Tally the lines containing "html" in this data. Respond with the tally alone.

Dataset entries
========================================

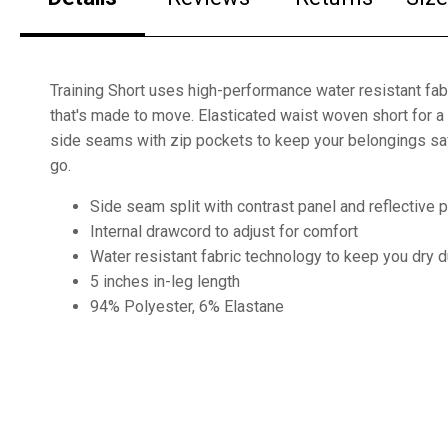
Training Short uses high-performance water resistant fabr
that's made to move. Elasticated waist woven short for a 
side seams with zip pockets to keep your belongings sa
go.
Side seam split with contrast panel and reflective pi
Internal drawcord to adjust for comfort
Water resistant fabric technology to keep you dry du
5 inches in-leg length
94% Polyester, 6% Elastane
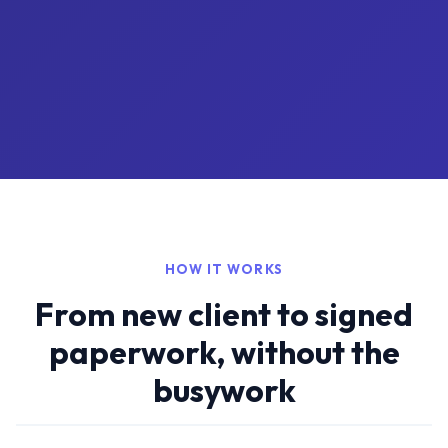
HOW IT WORKS
From new client to signed
paperwork, without the
busywork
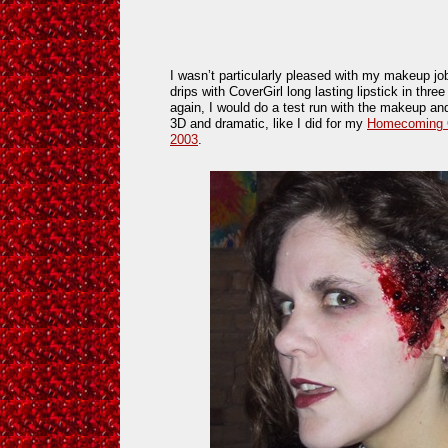
I wasn’t particularly pleased with my makeup jo
drips with CoverGirl long lasting lipstick in three 
again, I would do a test run with the makeup and
3D and dramatic, like I did for my
Homecoming Q
2003
.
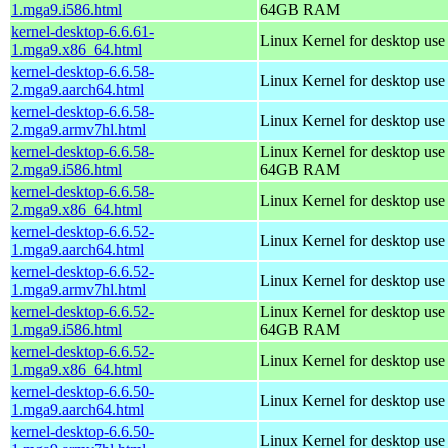
1.mga9.i586.html
64GB RAM
kernel-desktop-6.6.61-
Linux Kernel for desktop us
1.mga9.x86_64.html
kernel-desktop-6.6.58-
Linux Kernel for desktop use
2.mga9.aarch64.html
kernel-desktop-6.6.58-
Linux Kernel for desktop use
2.mga9.armv7hl.html
kernel-desktop-6.6.58-
Linux Kernel for desktop use
2.mga9.i586.html
64GB RAM
kernel-desktop-6.6.58-
Linux Kernel for desktop us
2.mga9.x86_64.html
kernel-desktop-6.6.52-
Linux Kernel for desktop use
1.mga9.aarch64.html
kernel-desktop-6.6.52-
Linux Kernel for desktop use
1.mga9.armv7hl.html
kernel-desktop-6.6.52-
Linux Kernel for desktop use
1.mga9.i586.html
64GB RAM
kernel-desktop-6.6.52-
Linux Kernel for desktop us
1.mga9.x86_64.html
kernel-desktop-6.6.50-
Linux Kernel for desktop use
1.mga9.aarch64.html
kernel-desktop-6.6.50-
Linux Kernel for desktop use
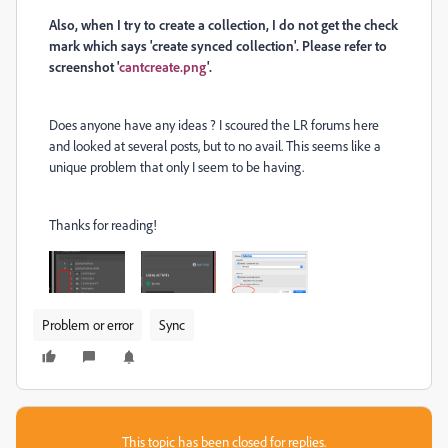
Also, when I try to create a collection, I do not get the check
mark which says 'create synced collection'. Please refer to
screenshot '
cantcreate.png
'.
Does anyone have any ideas ? I scoured the LR forums here
and looked at several posts, but to no avail. This seems like a
unique problem that only I seem to be having.
Thanks for reading!
Problem or error
Sync
This topic has been closed for replies.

========================================

Problem solution
11